The Armenian Apostolic Church is the only national church in the world that celebrates Christmas on January 6. In Armenian temples, the celebration of Christmas begins on January 5, accompanied by a Christmas liturgy. The sanctuary lamps lit during the feast symbolize the Star of Bethlehem that guided the biblical Magi to the home of Jesus.
After the Christmas liturgy, water sanctification that represents the baptism of Jesus in Jordan River is carried out. The water is consecrated with the Bible, the Holy Cross, and chrism. Traditionally, after the liturgy, the believers carry small amounts of the holy water to their homes to safeguard it as a great shrine. Holy water is believed to be a cure and to possess special beneficial features.
According to the tradition of the Armenian Apostolic Church, the week preceding Christmas is a period of fasting, which begins in the evening of December 29 and ends in the evening of January 5.
In regard to the feast menu, Armenians traditionally cook several dishes, including sweet pilaf, raisins, dishes with greens and fish, as well as gata (Armenian pastry). Red wine is also traditionally present.

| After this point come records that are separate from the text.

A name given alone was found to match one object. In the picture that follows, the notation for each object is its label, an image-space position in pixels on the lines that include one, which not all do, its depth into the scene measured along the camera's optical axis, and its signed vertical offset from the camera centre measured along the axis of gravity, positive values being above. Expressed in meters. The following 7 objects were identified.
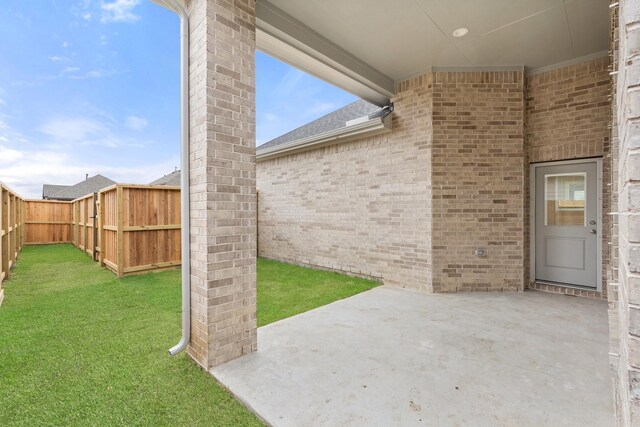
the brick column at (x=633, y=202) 0.85 +0.03
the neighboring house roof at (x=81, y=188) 25.48 +2.16
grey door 4.89 -0.21
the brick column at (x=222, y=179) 2.64 +0.31
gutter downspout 2.79 +0.43
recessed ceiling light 4.10 +2.61
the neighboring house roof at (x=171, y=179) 19.61 +2.53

Each of these dishes has its symbolism. Rice represents the nation and raisins represent the elects of God who preached Christianity. Fish has long been a symbol and a distinguishing feature of Christianity. Lastly, red wine represents the blood of Jesus, while a traditional gata can be cut into 12 slices that symbolize the 12 months of the year.
The next day of Christmas is the day of the remembrance of the late (Merelots). The meaning of Merelots is to allow the late to “participate” in the feast. Merelots takes place on the next day (Monday) of the major religious holidays of the Armenian Apostolic Church.